------ 読解用抜粋 ------

諜報ものとして観た場合、アメリカのCIA、ロシアのSVR、イスラエルのモサド、イギリスのMI6などに比較して脇が甘くて仕事が杜撰な印象です。組織力は脆弱でメンバーに層の厚さがありません。でもTASCはフォースワンや調査分析局REW、対テロ対策班ATSと連携して銃撃戦や潜入捜査なども行います。

基本がモニターに向かうデスクワークなので、TASCは現場でへなちょこなのかもしれません(とはいえ新入り女性部下であるゾヤはたくましくなっていくし、へなちょこっぽいのはシーズン1のはじめだけです)。

タイトルに「ファミリー・マン」とあるように “家族” もテーマのひとつ。仕事の重要な局面で妻から電話が入り、その対応をしている間に容疑者に逃げられるとか、家族の大切なイベントの最中に緊急の呼び出しが入って現場に向かうとか、スリカントの職務は家族によい影響をもたらしていないし、家庭が仕事への集中を妨げています。

------

_課題の内容_.
1. 『ファミリー・マン』についての文章によると、TASCが銃撃戦や潜入捜査を行うときに連携する組織はどこか。
2. 『ファミリー・マン』についての文章の最後の文に続けて、その先を書きなさい。

------ 元データ ------

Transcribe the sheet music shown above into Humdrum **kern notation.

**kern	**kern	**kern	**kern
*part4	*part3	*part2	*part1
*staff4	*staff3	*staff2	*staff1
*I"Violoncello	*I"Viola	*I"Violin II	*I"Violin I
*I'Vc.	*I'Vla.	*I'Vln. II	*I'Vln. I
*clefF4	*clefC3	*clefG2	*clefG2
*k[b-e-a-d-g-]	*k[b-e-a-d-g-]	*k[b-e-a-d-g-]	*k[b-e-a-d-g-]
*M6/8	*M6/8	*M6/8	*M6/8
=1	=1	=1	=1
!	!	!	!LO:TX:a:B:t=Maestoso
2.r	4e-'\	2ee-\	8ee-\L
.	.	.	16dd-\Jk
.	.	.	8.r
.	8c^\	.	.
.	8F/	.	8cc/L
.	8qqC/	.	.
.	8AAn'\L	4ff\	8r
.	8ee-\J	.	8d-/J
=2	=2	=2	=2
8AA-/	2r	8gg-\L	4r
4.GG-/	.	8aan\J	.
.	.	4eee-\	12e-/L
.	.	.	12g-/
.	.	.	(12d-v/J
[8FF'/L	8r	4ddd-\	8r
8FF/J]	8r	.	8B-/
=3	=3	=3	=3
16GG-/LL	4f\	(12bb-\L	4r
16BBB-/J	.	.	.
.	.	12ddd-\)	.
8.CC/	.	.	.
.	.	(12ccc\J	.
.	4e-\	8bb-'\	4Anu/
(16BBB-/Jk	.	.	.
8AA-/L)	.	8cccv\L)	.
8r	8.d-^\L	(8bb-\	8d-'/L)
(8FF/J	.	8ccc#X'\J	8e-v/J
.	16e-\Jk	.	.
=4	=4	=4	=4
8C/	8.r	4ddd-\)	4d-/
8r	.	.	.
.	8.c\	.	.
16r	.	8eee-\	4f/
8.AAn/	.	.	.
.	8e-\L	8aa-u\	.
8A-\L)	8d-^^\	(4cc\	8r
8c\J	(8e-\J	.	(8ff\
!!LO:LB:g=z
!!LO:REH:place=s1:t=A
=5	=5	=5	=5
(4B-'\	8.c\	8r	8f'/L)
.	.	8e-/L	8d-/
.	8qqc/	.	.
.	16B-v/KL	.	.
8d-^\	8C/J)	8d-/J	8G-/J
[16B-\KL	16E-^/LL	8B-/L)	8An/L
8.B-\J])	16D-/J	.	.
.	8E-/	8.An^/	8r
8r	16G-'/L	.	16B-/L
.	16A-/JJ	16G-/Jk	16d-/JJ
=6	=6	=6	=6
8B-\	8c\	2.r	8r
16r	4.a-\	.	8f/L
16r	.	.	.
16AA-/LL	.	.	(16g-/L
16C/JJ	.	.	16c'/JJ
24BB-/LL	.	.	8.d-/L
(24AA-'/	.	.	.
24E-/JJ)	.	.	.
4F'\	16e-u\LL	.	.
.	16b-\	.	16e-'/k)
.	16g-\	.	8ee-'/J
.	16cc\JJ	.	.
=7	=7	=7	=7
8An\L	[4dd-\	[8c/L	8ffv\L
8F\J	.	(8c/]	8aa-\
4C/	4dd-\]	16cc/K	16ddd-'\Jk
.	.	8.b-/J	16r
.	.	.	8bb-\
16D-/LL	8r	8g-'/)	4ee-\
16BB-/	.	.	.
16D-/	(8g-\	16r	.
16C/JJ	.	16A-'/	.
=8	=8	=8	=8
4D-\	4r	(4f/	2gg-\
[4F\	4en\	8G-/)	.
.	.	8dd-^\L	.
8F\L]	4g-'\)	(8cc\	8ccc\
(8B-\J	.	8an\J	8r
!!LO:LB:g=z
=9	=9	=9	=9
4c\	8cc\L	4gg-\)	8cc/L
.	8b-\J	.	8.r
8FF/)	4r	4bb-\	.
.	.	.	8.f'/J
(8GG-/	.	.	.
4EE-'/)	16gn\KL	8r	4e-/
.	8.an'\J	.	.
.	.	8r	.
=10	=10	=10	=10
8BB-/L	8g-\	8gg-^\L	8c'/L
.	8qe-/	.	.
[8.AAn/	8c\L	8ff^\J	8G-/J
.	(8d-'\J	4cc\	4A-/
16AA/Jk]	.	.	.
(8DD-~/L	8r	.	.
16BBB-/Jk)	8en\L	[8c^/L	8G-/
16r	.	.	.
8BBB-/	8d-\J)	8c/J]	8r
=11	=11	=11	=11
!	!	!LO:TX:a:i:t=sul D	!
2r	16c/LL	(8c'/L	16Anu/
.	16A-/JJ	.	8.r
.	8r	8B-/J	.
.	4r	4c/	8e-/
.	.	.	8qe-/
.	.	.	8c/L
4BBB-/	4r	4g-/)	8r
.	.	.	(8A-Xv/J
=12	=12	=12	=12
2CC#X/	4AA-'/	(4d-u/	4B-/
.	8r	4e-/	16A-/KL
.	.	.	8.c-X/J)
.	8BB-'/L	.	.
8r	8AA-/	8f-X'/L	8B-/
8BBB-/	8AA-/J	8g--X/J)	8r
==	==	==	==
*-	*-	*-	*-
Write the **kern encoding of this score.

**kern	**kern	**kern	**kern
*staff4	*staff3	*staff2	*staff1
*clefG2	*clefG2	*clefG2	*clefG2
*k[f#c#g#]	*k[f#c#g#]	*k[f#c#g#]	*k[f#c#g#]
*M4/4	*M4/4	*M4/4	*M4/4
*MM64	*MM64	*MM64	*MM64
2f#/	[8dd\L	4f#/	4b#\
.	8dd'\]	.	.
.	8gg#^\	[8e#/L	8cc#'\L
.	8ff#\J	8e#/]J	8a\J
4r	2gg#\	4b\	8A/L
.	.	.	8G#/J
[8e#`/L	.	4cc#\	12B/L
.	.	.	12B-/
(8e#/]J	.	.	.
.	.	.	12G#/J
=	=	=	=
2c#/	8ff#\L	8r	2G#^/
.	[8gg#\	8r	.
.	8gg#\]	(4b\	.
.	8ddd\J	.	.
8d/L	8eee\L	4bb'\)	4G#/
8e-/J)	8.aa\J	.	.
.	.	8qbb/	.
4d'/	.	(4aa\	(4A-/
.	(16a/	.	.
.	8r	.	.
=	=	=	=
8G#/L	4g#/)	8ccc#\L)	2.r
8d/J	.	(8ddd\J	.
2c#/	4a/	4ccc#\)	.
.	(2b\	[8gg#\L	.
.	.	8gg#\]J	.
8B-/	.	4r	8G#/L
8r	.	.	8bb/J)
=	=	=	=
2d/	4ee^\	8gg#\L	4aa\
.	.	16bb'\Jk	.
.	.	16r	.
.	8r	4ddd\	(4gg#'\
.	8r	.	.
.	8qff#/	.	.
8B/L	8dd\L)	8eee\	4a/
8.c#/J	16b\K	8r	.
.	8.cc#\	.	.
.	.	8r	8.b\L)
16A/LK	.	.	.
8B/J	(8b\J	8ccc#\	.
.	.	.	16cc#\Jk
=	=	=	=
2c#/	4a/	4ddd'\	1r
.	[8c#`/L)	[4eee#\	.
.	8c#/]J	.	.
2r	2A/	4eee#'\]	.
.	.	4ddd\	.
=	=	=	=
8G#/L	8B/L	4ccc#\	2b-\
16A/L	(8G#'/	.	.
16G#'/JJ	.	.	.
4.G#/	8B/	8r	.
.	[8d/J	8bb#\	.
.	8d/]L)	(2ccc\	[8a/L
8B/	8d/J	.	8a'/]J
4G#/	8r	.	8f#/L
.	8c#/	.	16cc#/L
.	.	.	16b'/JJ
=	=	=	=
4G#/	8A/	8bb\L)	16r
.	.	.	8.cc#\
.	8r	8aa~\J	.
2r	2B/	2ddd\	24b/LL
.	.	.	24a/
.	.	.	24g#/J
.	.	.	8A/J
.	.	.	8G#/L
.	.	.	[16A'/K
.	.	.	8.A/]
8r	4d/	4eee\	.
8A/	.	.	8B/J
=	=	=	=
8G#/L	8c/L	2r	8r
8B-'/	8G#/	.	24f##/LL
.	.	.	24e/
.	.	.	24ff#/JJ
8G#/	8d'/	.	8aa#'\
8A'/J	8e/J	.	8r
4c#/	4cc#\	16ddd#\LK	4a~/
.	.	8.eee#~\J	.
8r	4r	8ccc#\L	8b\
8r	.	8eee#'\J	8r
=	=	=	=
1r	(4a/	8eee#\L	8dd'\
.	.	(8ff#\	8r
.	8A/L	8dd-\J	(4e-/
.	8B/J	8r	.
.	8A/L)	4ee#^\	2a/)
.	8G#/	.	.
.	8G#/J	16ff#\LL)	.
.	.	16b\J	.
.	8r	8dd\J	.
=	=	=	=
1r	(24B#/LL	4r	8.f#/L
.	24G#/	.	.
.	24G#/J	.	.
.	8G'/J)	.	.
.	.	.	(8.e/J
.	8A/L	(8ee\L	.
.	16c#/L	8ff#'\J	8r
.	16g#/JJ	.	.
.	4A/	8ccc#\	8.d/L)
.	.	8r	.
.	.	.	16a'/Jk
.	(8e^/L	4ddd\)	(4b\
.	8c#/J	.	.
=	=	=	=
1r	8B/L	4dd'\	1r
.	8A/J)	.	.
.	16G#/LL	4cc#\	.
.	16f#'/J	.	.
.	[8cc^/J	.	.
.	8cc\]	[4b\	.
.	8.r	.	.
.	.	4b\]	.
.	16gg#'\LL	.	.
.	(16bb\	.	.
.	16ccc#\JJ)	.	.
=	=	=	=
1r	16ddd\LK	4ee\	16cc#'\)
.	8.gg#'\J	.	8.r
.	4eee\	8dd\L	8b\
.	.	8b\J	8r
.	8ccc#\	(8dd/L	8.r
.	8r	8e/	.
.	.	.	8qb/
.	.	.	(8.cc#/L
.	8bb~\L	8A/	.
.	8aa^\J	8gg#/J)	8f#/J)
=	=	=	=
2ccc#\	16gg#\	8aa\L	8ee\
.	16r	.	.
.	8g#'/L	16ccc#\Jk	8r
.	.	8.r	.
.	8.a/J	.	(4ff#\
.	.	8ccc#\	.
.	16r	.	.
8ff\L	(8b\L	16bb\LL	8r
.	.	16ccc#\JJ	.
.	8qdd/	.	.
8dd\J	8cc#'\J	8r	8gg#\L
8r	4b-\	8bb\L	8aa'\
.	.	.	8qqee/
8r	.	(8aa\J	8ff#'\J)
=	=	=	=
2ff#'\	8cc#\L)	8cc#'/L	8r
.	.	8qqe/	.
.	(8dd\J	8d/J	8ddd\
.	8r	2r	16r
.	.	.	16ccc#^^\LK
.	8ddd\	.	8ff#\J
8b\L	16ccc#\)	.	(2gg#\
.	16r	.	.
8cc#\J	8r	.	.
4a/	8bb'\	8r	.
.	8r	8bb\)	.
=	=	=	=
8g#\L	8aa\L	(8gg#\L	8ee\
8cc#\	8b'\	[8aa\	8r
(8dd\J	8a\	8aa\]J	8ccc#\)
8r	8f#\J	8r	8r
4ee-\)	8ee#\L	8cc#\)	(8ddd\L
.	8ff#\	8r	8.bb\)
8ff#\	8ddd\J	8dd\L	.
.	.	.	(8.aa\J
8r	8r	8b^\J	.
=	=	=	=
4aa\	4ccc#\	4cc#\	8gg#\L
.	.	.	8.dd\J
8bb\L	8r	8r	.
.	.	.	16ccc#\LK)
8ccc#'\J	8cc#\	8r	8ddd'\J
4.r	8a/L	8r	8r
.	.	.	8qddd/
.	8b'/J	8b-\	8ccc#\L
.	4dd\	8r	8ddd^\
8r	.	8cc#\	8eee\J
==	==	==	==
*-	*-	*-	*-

------

_解答一覧_.
1. フォースワン、調査分析局REW、対テロ対策班ATSです。

2.
具体的な仕事内容は家族にも明かしておらず、オフィスで書類整理をしていることになっています。肝心のときに緊急の呼び出しで消えていくスリカント。妻のスチトラとは口論になることが多く、甘い父親であるため生意気盛りの娘ドリティや息子アターヴからは軽んじられています。

シーズン1~2の内容

現時点でシーズン1と2があります。諜報ものサスペンスということで、利害関係のある他国が物語に絡みます。情報/諜報機関としてのレベルが高いとは思えないインドのTASCですが、対するテロ組織の計画が用意周到であるため先の展開が気になります。

最近視聴したインドのドラマ「スクープ」にもそういうところがあったのですが、2008年に実際にあったムンバイ同時多発テロ事件の影響が感じられます。発生から10年以上経っても、インドの人たちにとって2008年の事件が依然として大きなトピックであることが窺えます。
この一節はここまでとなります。